Publication
Two main genetic pathways lead to the transformation of chronic lymphocytic leukemia to Richter syndrome
Journal Paper/Review - Sep 4, 2013
Chigrinova Ekaterina, Ladetto Marco, Forconi Francesco, Cogliatti Sergio B., Votavova Hana, Swerdlow Steven H, Stilgenbauer Stephan, Piris Miguel A, Matolcsy Andras, Spagnolo Dominic, Nikitin Eugene, Zamò Alberto, Gattei Valter, Bhagat Govind, Ott German, Zucca Emanuele, Gaidano Gianluca, Inghirami Giorgio, Marasca Roberto, Rinaldi Andrea, Kwee Ivo, Rossi Davide, Rancoita Paola M V, Strefford Jonathan C, Oscier David, Stamatopoulos Kostas, Papadaki Theodora, Berger Françoise, Young Ken H, Murray Fiona, Rosenquist Richard, Greiner Timothy C, Chan Wing C, Orlandi Ester M, Lucioni Marco, Bertoni Francesco
Units
PubMed
Doi
Citation
Type
Journal
Publication Date
Issn Electronic
Pages
Brief description/objective
Richter syndrome (RS) occurs in up to 15% of patients with chronic lymphocytic leukemia (CLL).
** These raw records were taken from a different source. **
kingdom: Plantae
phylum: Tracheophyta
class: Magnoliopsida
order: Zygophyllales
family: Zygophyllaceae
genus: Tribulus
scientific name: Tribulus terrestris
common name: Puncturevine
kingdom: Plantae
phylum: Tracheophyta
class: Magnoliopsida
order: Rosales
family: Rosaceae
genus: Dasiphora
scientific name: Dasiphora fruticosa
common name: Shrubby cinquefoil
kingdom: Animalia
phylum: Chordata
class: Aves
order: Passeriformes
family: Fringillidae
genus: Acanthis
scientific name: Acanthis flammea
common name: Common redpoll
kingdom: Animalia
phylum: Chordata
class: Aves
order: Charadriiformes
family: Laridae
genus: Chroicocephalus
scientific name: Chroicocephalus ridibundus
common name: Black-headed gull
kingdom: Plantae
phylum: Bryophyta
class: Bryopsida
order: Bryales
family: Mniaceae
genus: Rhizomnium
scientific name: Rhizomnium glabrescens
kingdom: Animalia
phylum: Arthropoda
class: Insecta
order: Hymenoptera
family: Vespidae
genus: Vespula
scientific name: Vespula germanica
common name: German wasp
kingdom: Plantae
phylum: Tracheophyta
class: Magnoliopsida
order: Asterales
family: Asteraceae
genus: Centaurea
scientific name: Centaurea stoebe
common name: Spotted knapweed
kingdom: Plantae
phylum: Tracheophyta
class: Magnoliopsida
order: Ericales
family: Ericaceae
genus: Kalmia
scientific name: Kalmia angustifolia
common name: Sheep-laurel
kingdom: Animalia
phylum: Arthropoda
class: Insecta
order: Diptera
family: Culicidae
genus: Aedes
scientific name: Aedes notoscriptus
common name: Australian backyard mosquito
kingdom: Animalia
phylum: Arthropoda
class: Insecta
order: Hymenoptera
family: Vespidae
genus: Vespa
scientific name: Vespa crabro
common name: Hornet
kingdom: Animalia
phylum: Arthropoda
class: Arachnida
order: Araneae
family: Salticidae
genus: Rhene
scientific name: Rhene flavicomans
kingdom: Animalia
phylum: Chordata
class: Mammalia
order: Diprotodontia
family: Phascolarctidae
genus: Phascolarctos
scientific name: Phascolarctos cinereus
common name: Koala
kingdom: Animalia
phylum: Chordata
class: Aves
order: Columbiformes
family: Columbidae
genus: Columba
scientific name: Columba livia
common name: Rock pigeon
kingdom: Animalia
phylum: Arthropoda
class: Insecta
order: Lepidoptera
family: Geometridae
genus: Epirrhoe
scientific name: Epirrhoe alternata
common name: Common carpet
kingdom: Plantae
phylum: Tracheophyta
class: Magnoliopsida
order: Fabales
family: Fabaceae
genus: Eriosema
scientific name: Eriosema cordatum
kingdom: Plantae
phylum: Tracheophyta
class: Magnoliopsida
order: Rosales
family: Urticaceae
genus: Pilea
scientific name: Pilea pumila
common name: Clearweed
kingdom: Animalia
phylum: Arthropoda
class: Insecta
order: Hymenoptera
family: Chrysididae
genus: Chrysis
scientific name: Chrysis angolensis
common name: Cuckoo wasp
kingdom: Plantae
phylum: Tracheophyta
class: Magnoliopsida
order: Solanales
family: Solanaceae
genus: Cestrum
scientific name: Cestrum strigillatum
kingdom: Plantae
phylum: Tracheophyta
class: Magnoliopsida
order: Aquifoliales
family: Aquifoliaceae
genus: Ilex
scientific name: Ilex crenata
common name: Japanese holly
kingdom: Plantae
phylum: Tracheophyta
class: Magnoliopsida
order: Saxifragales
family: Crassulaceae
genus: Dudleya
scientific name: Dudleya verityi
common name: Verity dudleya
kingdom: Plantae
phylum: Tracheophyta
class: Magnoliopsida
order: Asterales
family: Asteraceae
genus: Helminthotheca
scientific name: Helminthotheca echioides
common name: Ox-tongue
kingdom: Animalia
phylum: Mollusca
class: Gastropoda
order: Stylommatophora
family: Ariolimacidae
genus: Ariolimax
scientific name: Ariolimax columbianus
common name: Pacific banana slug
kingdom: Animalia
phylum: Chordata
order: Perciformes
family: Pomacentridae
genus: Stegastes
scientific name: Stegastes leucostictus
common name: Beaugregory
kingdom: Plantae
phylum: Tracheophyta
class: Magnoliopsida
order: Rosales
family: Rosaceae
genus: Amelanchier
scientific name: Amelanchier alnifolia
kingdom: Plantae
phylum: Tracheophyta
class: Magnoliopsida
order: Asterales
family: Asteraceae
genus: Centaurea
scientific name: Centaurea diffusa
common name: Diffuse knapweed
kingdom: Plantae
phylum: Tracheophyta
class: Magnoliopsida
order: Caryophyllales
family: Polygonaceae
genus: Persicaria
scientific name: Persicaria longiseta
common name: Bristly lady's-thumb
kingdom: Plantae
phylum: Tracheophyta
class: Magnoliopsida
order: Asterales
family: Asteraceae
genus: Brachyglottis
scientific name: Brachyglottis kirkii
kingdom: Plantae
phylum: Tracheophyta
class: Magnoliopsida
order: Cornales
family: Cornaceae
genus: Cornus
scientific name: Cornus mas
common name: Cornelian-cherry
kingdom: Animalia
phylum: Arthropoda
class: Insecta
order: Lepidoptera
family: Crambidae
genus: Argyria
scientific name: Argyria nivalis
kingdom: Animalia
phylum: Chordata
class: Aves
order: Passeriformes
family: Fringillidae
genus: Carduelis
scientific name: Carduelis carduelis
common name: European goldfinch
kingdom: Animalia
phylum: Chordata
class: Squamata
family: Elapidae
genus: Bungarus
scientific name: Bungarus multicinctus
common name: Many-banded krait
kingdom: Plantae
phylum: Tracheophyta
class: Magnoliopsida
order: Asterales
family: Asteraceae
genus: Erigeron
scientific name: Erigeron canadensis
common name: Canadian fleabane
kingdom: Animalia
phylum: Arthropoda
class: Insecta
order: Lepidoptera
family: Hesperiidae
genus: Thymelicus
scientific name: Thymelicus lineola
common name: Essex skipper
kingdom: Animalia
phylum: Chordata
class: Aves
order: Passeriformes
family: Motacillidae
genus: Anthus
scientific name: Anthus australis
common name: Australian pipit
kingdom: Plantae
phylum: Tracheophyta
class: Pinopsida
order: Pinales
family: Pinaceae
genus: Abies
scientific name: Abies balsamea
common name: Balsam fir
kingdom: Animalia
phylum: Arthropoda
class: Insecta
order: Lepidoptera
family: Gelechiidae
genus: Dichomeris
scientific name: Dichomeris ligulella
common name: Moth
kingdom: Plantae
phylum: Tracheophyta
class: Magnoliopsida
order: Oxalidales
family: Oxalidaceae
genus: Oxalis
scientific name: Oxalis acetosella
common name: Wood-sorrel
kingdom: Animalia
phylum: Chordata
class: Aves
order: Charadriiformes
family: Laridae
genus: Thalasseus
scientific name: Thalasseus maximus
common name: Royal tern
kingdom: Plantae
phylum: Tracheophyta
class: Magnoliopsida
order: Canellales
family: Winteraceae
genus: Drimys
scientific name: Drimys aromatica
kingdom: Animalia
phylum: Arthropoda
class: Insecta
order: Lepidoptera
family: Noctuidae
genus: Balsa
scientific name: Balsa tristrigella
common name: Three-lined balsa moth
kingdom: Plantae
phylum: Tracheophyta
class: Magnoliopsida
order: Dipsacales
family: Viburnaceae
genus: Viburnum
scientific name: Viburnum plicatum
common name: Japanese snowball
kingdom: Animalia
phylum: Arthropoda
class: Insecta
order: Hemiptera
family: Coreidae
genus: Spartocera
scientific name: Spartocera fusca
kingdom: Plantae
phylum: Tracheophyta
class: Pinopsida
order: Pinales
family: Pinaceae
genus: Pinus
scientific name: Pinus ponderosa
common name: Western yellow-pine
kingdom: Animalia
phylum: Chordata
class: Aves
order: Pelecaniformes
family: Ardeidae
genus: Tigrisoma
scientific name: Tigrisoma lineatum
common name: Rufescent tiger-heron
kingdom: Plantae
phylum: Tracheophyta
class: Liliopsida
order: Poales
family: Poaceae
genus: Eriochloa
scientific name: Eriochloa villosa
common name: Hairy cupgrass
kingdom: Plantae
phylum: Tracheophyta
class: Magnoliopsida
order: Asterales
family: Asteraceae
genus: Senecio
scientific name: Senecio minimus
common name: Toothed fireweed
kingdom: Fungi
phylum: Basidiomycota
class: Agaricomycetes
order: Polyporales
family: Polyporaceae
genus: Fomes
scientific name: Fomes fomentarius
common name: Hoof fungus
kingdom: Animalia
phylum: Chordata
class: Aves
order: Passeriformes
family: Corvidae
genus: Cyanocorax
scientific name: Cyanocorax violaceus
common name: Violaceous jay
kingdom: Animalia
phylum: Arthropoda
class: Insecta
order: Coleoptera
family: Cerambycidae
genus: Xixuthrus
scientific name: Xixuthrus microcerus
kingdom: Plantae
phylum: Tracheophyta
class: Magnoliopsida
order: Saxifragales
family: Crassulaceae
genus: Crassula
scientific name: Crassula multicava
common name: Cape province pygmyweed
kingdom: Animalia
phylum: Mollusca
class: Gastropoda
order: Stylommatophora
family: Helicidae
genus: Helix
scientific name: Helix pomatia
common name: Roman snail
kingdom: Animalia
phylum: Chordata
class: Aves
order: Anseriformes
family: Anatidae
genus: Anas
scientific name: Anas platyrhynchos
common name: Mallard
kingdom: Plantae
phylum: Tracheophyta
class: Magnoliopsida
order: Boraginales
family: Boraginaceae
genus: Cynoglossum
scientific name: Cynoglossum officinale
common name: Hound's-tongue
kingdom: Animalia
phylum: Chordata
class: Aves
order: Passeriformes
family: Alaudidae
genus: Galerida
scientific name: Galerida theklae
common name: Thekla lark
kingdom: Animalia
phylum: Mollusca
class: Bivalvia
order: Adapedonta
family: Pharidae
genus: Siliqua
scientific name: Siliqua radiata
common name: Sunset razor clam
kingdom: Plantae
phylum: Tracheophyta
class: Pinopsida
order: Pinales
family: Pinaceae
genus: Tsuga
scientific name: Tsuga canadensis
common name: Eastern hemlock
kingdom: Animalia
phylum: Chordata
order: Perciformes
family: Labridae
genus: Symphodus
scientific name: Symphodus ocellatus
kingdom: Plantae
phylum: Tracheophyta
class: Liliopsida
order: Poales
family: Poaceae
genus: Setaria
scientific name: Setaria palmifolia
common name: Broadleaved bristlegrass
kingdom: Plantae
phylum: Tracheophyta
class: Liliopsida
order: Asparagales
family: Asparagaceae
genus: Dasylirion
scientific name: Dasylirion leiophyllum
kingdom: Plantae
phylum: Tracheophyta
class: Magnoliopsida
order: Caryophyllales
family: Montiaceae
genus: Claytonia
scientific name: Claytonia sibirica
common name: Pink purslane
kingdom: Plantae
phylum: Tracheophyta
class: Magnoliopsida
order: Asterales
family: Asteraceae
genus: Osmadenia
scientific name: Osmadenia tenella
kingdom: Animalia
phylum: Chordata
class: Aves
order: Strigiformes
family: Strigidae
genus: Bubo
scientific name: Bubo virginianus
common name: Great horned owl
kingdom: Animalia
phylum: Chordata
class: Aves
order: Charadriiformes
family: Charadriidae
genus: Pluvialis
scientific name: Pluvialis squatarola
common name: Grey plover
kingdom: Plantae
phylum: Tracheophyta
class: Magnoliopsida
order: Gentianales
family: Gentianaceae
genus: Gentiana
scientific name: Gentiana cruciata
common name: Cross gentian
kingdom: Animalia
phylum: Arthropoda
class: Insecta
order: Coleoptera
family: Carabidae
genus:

Although RS, usually represented by the histologic transformation to a diffuse large B-cell lymphoma (DLBCL), is associated with a very poor outcome, especially when clonally related to the preexisting CLL, the mechanisms leading to RS have not been clarified. To better understand the pathogenesis of RS, we analyzed a series of cases including 59 RS, 28 CLL phase of RS, 315 CLL, and 127 de novo DLBCL. RS demonstrated a genomic complexity intermediate between CLL and DLBCL. Cell-cycle deregulation via inactivation of TP53 and of CDKN2A was a main mechanism in the histologic transformation from CLL phase, being present in approximately one half of the cases, and affected the outcome of the RS patients. A second major subgroup was characterized by the presence of trisomy 12 and comprised one third of the cases. Although RS shared some of the lesions seen in de novo DLBCL, its genomic profile was clearly separate. The CLL phase preceding RS had not a generalized increase in genomic complexity compared with untransformed CLL, but it presented clear differences in the frequency of specific genetic lesions.